::: EXCERPTED TEXT :::
Artificial Intelligence [AI] origins reassemble to the 50s at Dartmouth conference with objectives and key results that coined the term “artificial intelligence”. After a period known as “AI Winter”, where no hardware was capable to process algorithms accordingly, a convergence of conditions like hardware with more performance, broader connectivity, data being everywhere collected, all short of things producing data and connected and algorithms enhancements then, a lot of enhancement was reached out.

Analyzing current AI applications nowadays available between Common, Cool and Ethical dilemmas AI cases, we can have that:

Very Common applications of near AI (AI of a specific field): a) Waze, Uber & Ifood are samples of geo localization and regression problems successfully implemented and highly used; b) Gmail anti-Spam successfully implemented classification methods to clean our ‘inboxes’ from undesired content; c) translators of several types like Siri and Alexa are extending Natural Language Processing [NLP] capabilities; d) feed recommendation algorithms like that used by trademarks Facebook, LinkedIn, Google, YouTube, Pinterest, NETFLIX plus ‘n’ others are continuously benefiting their sponsors; e) fraud detection with less false positives cases are a tremendous success. Just to name a few.

Cool AI applications: a) autonomous vehicles can drive for you and free your time while commuting; b) Alexa and Siri can listen and talk with you and free your hands; c) face recognition can sign in you autonomously on mobiles; d) computers can see, listen, talk, read and write for you; d) computers are successfully competing against human games’ champions like in Chess and Go; e) Internet of the Things [IOT] can help you control house, companies, industries, the health and the agri-business effortless; f) decisions are taken at the speed of light for Asset Management trades, Credit Approval and Resume scrutiny between others.

Ethical dilemmas and gray frontiers with dangerous AI applications: a) who is responsible when an autonomous vehicle takes a wrong decision, crashes and kill a person? The car, the human ‘passenger’ not steering, the algorithm, the company, which company in a chain of integrated services; b) is your privacy being protected or used as an asset? With or without your consent; c) are you concerned when you are recognized in public spaces without being noticed; d) are you ok of being profiled in regarding the places you go, the likes you do, the searches you make, the topics you are interested in, the purchases you do; e) what your feeling would be if you are automatically classified with an early warning signal or rejected or unauthorized for something you’ve applied for because of your personal or worst your sensitive data like age, race, sexual, health, political and religion aspects; f) was it you already negatively impacted by bias on an algorithm (race, gender, age, geolocation)? By the other hands, was it you benefited by a biased decision; g) are you in control of the things (mobile, appliances, cars, assistants) around you or is the opposite; h) are you controlling the algorithms you use or is the opposite; i) are you aware of the algorithms you are interacting with (chat bots, virtual assistants) and taking decisions together you; j) commute to home via an autonomous car, automatically entering you home by means of face recognition and automatically starting to heating up your bathroom is a pleasant scenario of use case of integration between Computer Vision [CV] and IOT isn’t it? But, and about if you are fired by a Lethal Autonomous Weapon [LAW] (another IOT case) that recognizes your face in a public space (another CV case) and cross and match your face against a terrorists database as a matter of a false positive event with no human supervision?
::: RECORD EXCERPTS :::
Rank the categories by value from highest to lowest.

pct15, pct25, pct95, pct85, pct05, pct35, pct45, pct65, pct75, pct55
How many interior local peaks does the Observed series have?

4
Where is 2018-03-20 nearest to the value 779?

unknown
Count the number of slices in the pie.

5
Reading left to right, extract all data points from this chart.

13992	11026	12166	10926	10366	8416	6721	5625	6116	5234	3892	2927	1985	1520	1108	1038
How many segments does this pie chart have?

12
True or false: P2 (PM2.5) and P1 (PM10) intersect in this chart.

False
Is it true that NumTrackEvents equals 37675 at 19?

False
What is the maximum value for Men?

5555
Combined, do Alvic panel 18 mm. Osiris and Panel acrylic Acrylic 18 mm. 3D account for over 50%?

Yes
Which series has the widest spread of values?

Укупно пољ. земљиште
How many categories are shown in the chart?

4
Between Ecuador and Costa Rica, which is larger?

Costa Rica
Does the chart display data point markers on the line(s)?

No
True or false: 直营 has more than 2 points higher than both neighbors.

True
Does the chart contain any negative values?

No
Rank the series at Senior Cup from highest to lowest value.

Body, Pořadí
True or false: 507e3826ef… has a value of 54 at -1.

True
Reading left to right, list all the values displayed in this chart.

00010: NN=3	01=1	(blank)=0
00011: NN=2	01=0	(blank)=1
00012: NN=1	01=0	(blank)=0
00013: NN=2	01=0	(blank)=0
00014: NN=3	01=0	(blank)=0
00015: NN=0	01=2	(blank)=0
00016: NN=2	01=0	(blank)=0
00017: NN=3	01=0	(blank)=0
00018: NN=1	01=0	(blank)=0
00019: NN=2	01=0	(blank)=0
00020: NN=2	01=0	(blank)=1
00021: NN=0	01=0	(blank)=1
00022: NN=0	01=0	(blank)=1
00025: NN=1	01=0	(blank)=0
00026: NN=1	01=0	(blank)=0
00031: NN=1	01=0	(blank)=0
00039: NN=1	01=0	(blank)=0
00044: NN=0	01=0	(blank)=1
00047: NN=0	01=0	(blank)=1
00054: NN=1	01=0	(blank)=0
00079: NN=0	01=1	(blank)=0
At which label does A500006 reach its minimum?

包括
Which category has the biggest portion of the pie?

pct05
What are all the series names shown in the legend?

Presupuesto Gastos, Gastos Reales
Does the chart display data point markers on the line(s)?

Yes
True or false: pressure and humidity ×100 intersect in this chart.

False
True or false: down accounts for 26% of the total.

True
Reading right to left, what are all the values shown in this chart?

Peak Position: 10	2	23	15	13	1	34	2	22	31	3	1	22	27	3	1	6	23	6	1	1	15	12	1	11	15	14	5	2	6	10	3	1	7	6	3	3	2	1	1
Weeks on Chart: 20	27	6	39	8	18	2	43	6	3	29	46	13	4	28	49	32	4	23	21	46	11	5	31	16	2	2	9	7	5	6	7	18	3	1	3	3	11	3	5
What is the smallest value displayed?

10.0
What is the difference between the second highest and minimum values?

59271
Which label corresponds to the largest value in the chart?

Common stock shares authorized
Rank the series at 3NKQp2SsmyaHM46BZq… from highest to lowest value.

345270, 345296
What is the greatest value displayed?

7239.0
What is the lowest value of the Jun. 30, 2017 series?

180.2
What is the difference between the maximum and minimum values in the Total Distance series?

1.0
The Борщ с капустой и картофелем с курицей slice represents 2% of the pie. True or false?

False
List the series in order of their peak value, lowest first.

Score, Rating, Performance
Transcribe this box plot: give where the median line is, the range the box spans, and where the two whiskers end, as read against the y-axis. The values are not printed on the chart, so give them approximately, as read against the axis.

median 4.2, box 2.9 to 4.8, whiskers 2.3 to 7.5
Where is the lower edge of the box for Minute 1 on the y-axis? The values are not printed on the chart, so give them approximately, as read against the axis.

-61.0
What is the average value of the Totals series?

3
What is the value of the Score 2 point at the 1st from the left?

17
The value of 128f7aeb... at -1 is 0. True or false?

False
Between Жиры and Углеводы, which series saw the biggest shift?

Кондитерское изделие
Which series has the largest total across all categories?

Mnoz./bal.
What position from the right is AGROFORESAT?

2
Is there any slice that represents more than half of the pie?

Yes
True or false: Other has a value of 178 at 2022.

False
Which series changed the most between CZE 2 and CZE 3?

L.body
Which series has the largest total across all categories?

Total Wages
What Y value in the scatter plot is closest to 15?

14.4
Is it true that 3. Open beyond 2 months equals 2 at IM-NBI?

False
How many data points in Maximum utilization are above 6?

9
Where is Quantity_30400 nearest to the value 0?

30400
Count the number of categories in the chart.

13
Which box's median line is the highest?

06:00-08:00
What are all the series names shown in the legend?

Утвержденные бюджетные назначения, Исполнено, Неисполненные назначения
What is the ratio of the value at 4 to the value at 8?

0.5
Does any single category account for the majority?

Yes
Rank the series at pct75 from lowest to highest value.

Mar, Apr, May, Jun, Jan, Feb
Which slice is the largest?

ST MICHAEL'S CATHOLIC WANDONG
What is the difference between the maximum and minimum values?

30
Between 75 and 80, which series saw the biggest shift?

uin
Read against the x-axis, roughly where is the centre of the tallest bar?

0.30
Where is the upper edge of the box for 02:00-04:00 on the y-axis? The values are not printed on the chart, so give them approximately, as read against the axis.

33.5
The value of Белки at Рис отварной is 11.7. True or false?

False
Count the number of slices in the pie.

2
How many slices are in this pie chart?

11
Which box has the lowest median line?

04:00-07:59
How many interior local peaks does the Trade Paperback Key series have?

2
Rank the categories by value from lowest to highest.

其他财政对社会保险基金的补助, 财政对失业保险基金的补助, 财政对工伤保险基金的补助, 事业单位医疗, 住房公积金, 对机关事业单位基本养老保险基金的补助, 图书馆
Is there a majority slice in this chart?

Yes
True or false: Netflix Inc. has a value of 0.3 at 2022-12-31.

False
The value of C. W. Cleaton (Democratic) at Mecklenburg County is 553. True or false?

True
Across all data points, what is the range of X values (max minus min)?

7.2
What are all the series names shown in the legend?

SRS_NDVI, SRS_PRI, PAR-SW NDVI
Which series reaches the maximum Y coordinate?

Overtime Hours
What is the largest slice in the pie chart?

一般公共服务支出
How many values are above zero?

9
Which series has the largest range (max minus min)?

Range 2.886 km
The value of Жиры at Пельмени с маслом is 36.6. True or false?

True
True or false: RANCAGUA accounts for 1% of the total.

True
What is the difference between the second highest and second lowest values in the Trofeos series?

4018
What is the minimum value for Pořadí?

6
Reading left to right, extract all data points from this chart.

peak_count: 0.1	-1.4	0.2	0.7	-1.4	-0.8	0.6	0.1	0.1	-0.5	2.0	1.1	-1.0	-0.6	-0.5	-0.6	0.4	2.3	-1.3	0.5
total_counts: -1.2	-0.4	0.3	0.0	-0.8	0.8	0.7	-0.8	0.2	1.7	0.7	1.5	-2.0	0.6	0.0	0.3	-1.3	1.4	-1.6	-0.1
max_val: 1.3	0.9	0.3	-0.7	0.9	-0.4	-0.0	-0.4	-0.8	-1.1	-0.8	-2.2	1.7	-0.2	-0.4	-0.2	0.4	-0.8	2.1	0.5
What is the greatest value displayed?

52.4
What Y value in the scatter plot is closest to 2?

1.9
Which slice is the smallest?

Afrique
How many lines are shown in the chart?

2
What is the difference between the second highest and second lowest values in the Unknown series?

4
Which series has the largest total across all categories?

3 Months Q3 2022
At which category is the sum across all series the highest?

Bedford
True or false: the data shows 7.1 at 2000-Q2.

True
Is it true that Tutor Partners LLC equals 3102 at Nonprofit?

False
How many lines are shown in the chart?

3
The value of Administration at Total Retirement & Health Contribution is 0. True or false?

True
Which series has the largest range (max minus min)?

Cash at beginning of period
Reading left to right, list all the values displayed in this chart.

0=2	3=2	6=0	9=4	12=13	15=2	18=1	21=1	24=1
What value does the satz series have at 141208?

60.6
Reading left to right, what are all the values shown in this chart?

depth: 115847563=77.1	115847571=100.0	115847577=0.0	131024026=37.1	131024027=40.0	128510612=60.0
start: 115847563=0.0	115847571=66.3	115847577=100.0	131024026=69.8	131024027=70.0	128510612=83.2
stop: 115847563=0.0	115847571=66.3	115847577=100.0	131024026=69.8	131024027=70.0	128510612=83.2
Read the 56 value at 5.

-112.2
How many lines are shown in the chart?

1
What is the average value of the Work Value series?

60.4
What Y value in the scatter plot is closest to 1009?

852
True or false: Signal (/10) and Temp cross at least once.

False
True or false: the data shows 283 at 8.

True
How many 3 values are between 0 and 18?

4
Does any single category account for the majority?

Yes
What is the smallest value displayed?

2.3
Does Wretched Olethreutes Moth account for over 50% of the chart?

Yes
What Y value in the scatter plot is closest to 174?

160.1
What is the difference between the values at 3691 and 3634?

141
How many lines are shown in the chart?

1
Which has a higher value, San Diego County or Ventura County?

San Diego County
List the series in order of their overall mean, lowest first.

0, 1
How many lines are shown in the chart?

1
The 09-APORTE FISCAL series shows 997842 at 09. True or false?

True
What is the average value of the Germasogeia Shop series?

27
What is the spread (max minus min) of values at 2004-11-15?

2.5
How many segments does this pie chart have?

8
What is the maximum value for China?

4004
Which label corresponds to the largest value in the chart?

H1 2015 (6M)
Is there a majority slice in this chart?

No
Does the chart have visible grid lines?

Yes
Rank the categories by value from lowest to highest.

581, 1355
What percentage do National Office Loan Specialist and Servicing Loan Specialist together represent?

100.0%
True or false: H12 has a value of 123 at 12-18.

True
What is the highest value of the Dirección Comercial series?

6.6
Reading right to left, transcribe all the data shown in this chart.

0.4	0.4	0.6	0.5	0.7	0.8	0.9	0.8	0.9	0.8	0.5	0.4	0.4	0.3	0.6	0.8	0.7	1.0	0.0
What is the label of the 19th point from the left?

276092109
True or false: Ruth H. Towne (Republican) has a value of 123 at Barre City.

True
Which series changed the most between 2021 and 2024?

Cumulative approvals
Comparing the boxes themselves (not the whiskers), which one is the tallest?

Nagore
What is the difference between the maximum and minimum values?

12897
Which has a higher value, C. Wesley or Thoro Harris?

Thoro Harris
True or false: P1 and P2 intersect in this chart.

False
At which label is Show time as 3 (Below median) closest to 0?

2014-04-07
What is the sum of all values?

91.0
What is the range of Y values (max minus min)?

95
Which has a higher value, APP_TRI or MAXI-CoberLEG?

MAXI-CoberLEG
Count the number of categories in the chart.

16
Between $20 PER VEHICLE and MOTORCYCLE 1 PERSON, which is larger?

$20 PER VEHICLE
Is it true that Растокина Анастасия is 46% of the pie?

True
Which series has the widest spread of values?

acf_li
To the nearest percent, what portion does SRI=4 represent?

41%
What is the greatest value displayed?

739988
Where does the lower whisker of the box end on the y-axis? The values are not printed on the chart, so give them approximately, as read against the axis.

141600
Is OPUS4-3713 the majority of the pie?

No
:::
*INSTRUCTIONS FOR THE TASK*:
Please answer these from the text on artificial intelligence, one per line:
1. At which conference does the text place the origins of AI?
2. Whose anti-spam feature is given as an example of classification methods?
3. In which two games does the text say computers compete against human champions?

*WORKED SOLUTION*:
1. Dartmouth conference
2. Gmail
3. Chess and Go